De Villa does a great job of addressing some serious issues in a mature way, guiding along a sharp, authentic script from Rick Najera, Robert Teitel, Rene Rigal and Alison Swan. The dialogue is always believable and only Guzman approaches mild exaggeration, but he’s a riot. Jesse, who has just returned from a long tour of duty in Iraq, has scars from the battlefield weighing heavily on his mind. This never feels exploitative or fake – Jesse appears a wounded soul, but he has his head on straight. Life has thrown him some hard blows, but by the end he walks with confidence, his head up high and his shoulders straight, and Rodriguez makes him into a real, relatable individual. His interactions with Marissa (Diaz herself is great in a smallish role) really feel derived from shared experience and a bittersweet sense of, well, that’s the way the cookie crumbled and this is Marissa now, this is her life and she’s happy in it.
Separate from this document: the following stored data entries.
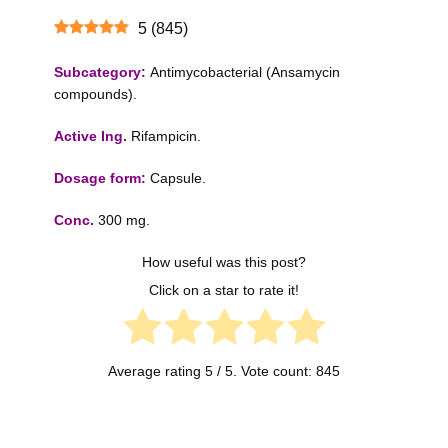
5
(
845
)
Subcategory:
Antimycobacterial (Ansamycin
compounds).
Active Ing.
Rifampicin.
Dosage form:
Capsule.
Conc.
300 mg.
How useful was this post?
Click on a star to rate it!
Average rating
5
/ 5. Vote count:
845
Manhattan lawyer Maurizio, Jesse and Roxanna, a struggling actress in L.A., act and talk like real siblings, and the whole movie has a strong sense of family and community pride, starting with the bodega owned by Edy. The film takes a serious turn rather early with a sudden dining table announcement from Anna that she’s going to divorce their father, but it’s easy to see things are not really what they seem to be. Ozzie has an unresolved issue from a troubled past while Roxanna and Sarah, especially, hear it from Anna about her disappointment in not being a grandmother yet. All of these matters are dealt with in a believable way, because these characters feel genuine, and they’re all given the chance to say what they’re about and what they want out of life – for Sarah, for example, yes, that includes children, but that lucrative job offer is also quite important.
Amidst all that, there are some good laughs to be had, notably from Johnny but also from a pillow fight, and the whole bit with the chainsaw and the tree in front of the house is comic gold, seamlessly thrown in. There’s a bit of everything in “Nothing like the Holidays” – drama, comedy, romance, poignancy in how the family comes together at the end – and it’s a huge compliment to de Villa and the performers that nobody and no issue is given short shrift. This is an observant, heart-warming film that can proudly take its place with “The Family Stone” as one of the superior holiday-themed ensemble pictures of recent times.